Phil Hill: the sad F1 hero

Driving for F1's most charismatic team in one of its most beautiful creations, Phil Hill became 1961 World Champion. But it was a title won amid tragedy. He describes that season to Chris Nixon

The German Grand Prix; Nürburgring, August 6, 1961. Phil Hill waits for the start. He would finish one second behind his teammate Wolfgang von Trips for third place. (Photo by Klemantaski Collection/Getty Images)

Hill was ultimately champion in a season tainted by the death of his Ferrari team-mate Wolfgang von Trips

Klemantaski Collection/Getty Images

It was, as Charles Dickens once wrote, the best of times and the worst of times. As Phil Hill completed the final laps of the 1961 Italian Grand Prix he was trying to figure out just how his win would affect his battle for the World Championship with his team-mate, Wolfgang von Trips. He knew a Ferrari had crashed on the second lap and a few laps later his pit had shown him a leader board and Trips was not on it. Clearly, he was out of the race, but was he OK? Would he be able to take part in the final race of the year, the USGP at Watkins Glen?

* **Input data**:

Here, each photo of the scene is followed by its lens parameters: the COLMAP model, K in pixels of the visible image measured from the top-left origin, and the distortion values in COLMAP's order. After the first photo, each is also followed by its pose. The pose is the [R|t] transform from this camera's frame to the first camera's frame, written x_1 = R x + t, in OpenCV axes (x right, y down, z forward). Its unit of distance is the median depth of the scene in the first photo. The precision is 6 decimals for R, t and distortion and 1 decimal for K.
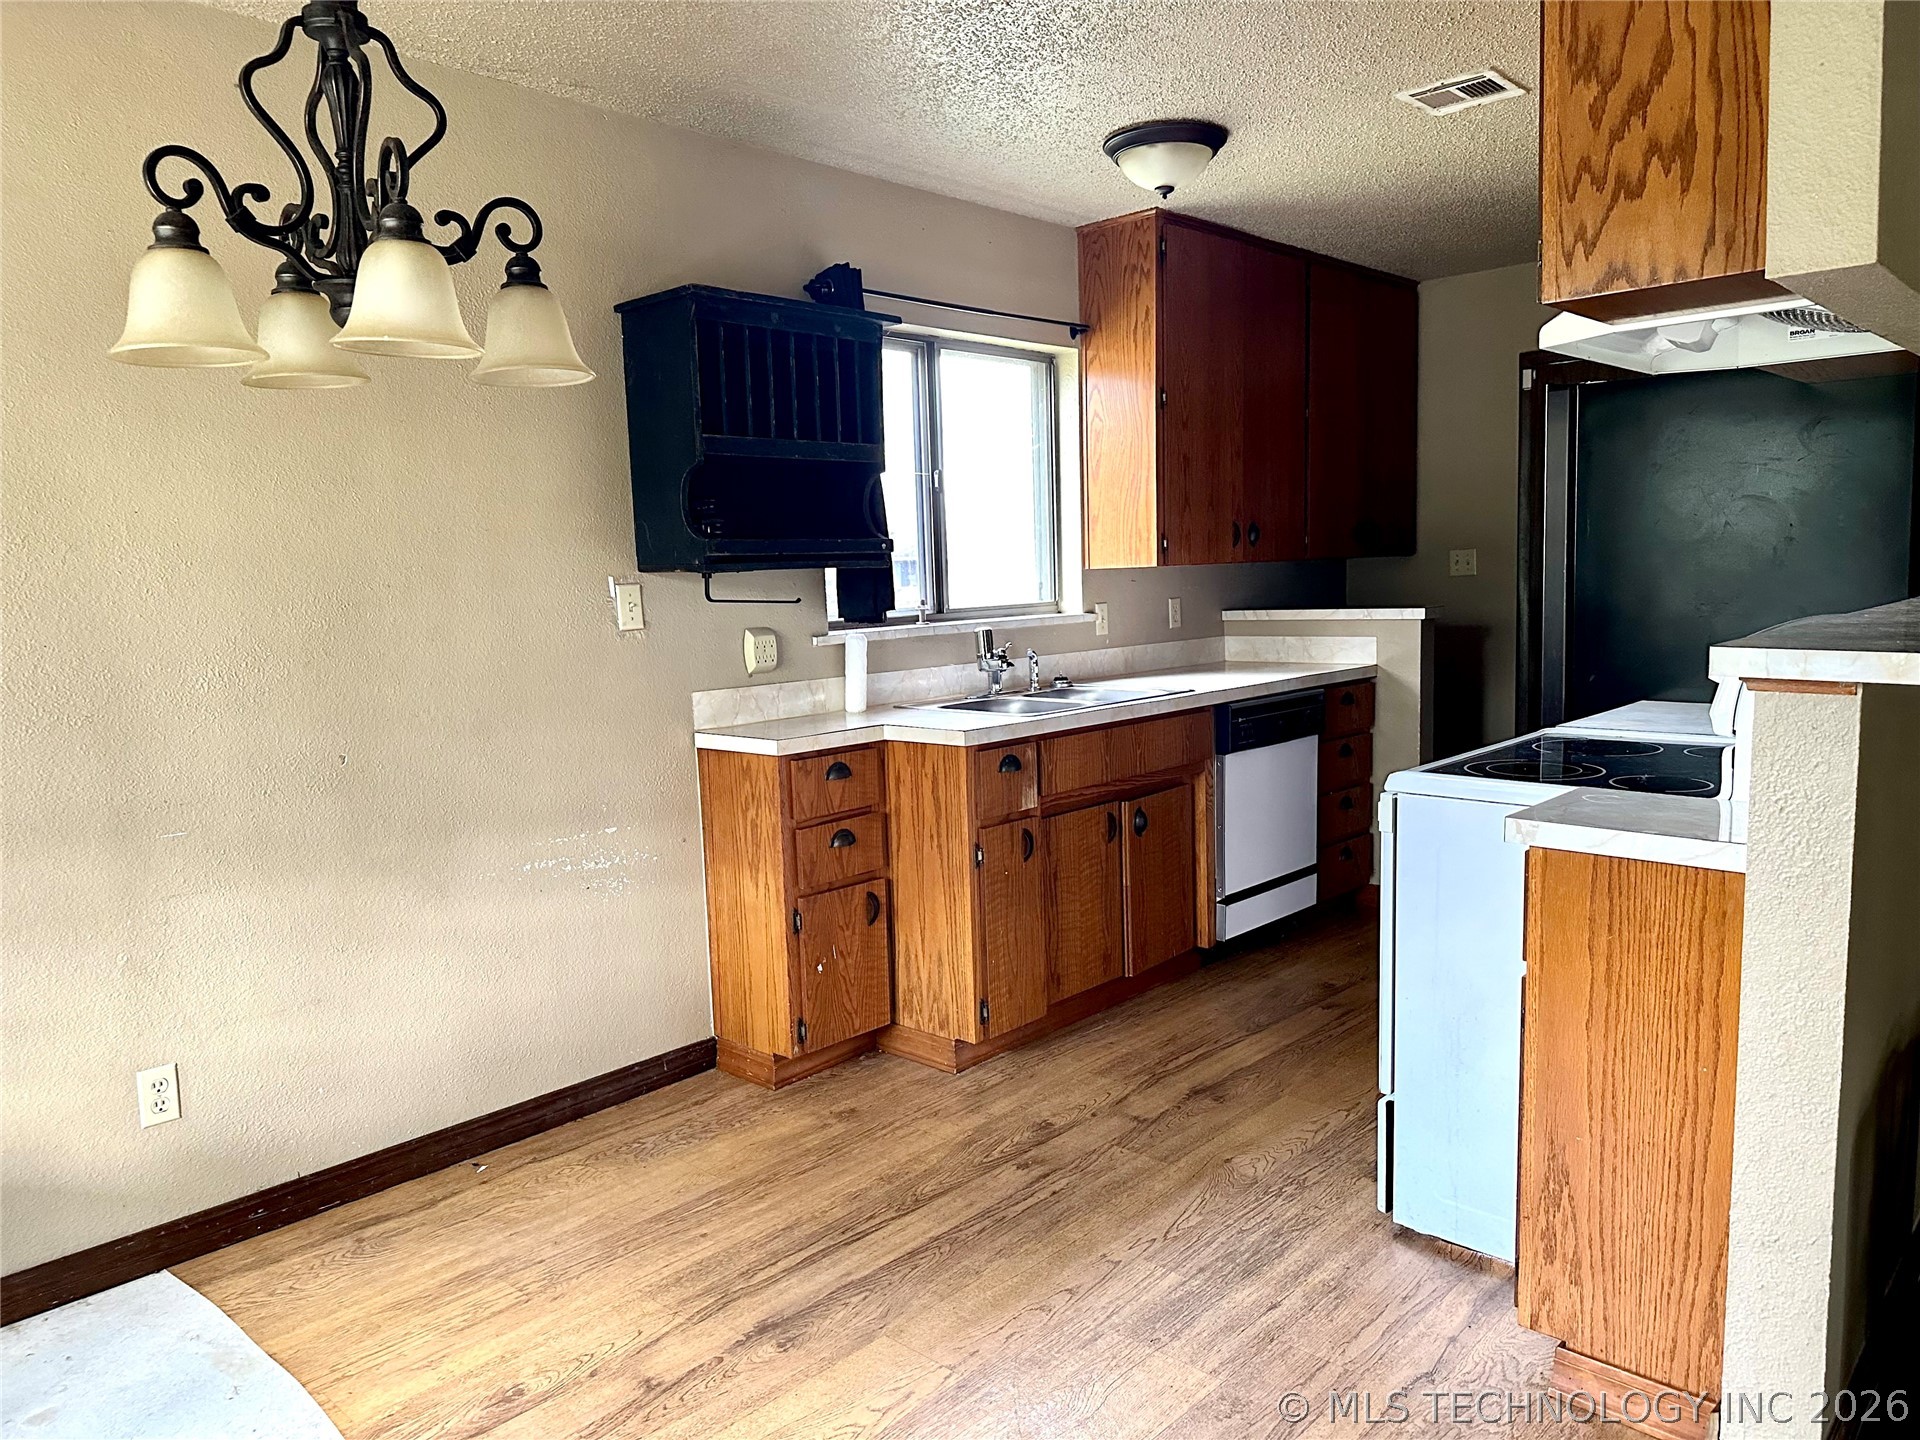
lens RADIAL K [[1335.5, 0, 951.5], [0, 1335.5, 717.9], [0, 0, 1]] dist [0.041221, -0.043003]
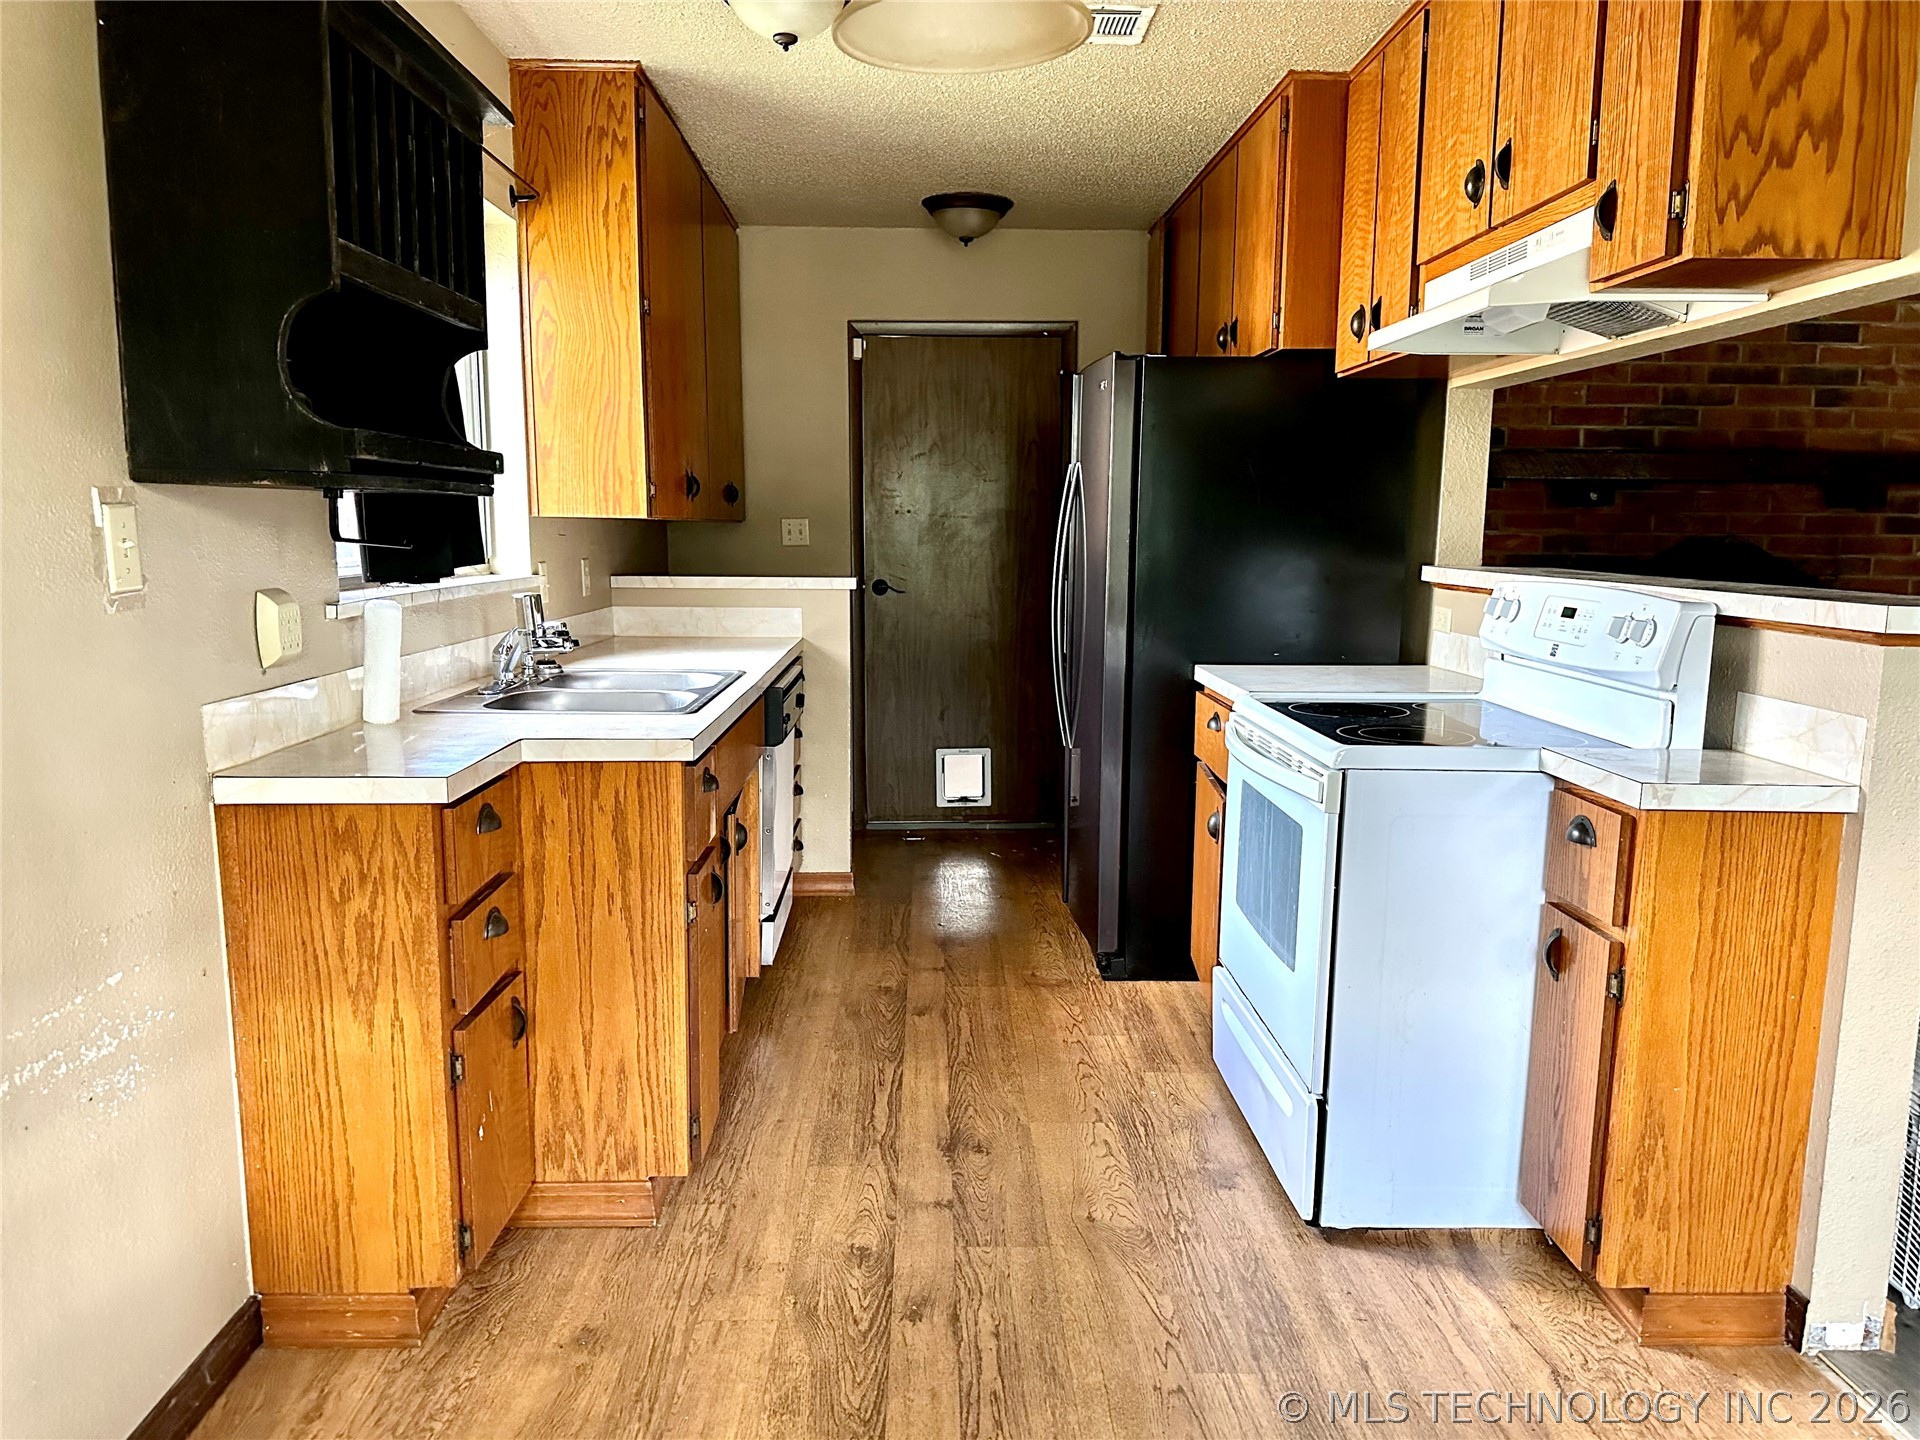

* **Tasks to carry out**:
1. According to the Phil Hill article, what was the final race of the 1961 season, and where was it held?
2. Carry on the Phil Hill article from the point where it stops.

* **Solved problems**:
1. The USGP, held at Watkins Glen.

2.
“I won the Italian GP,” recalls Phil, “but my happiness was short-lived. I came into the pits and Carlo Chili said ‘Bravo! Bravo!’, but there was something not quite right about his enthusiasm for my victory. I asked him, ‘How’s Trips?’, and the look on his face told me right there.”

“I won the Italian GP but my happiness was short-lived” Phil Hill

That second-lap crash had killed von Trips and 11 spectators. Hill was the new World Champion, the first American to win the title, but his well-earned triumph was overwhelmed by the tragedy and he never received the recognition he was due.

This is the 40th anniversary of Hill’s season-long battle for the championship but though now 74, Phil is sharp as ever, his recall remarkable and precise. His happiest memory of that 1961 season?

“Winning Le Mans,” he replies, instantly, “but in F1 terms, it was winning the Belgian GP. People seemed to think it was a walkaway win for me, but it was actually fraught with great challenge because there were rumours that von Trips was going to get the approval of the ‘Old Man’ as Number One driver, but that turned out to be not the case at all. It was also a thrill to win at Spa which, next to the Nürburgring, was my favourite circuit.”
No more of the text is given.